Transverse strange quark spin structure of the nucleon

TL;DR

This paper explores the transverse spin densities of quarks, especially strange quarks, in the nucleon using the chiral quark-soliton model, revealing notable distortions for strange quarks in an unpolarized proton.

Contribution

It provides the first predictions of strange quark transverse spin densities within the chiral quark-soliton model, extending understanding of nucleon spin structure.

Findings

Transverse spin densities of up and down quarks agree with lattice results.

Strange quark spin density shows significant distortion in an unpolarized proton.
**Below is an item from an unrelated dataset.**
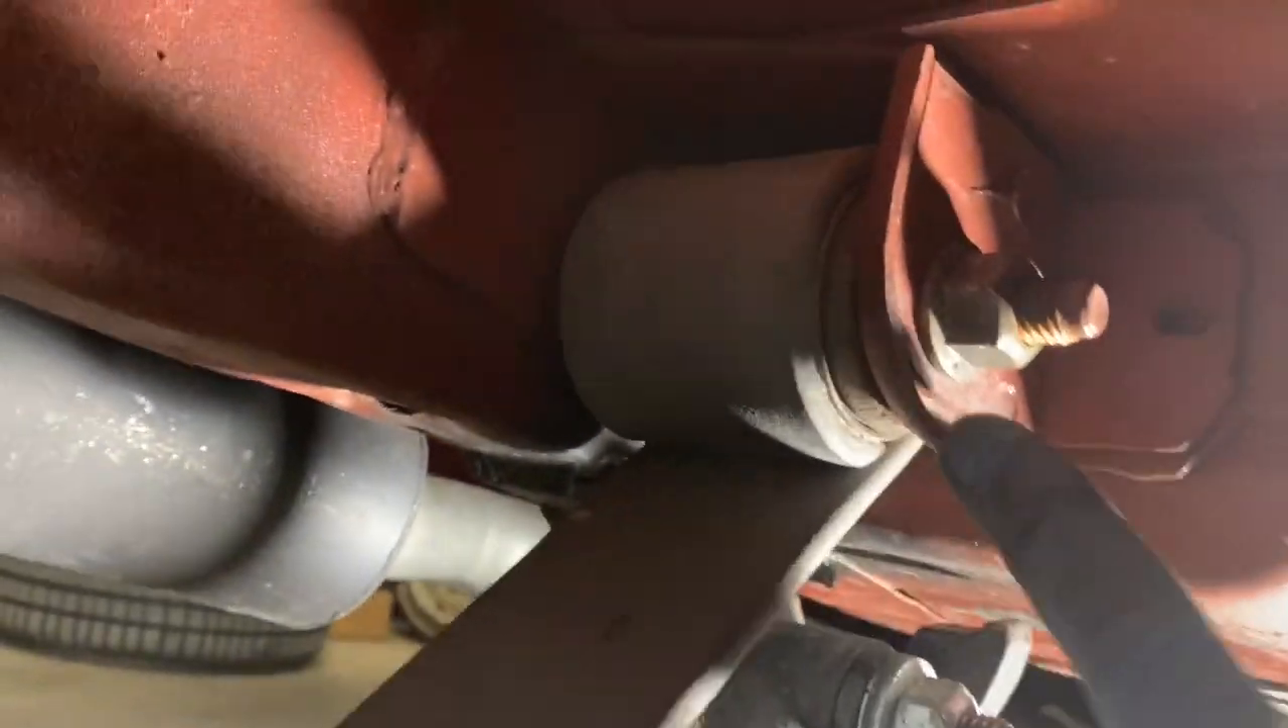So now with the rear removed, you just got to take out this front bolt.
The model successfully predicts transverse spin densities for strange quarks.

Abstract

We investigate the transverse quark spin densities of the nucleon with the lowest moment within the framework of the SU(3) chiral quark-soliton model, emphasizing the strange quark spin density. Based on previous results of the vector and tensor form factors, we are able to determine the impact-parameter dependent probability densities of transversely polarized quarks in an unpolarized nucleon as well as those of unpolarized quarks in a transversely polarized nucleon. We find that the present numerical results for the transverse spin densities of the up and down quarks are in good agreement with those of the lattice calculation. We predict the transvere spin densities of the strange quark. It turns out that the polarized strange quark is noticeably distorted in an unpolarized proton.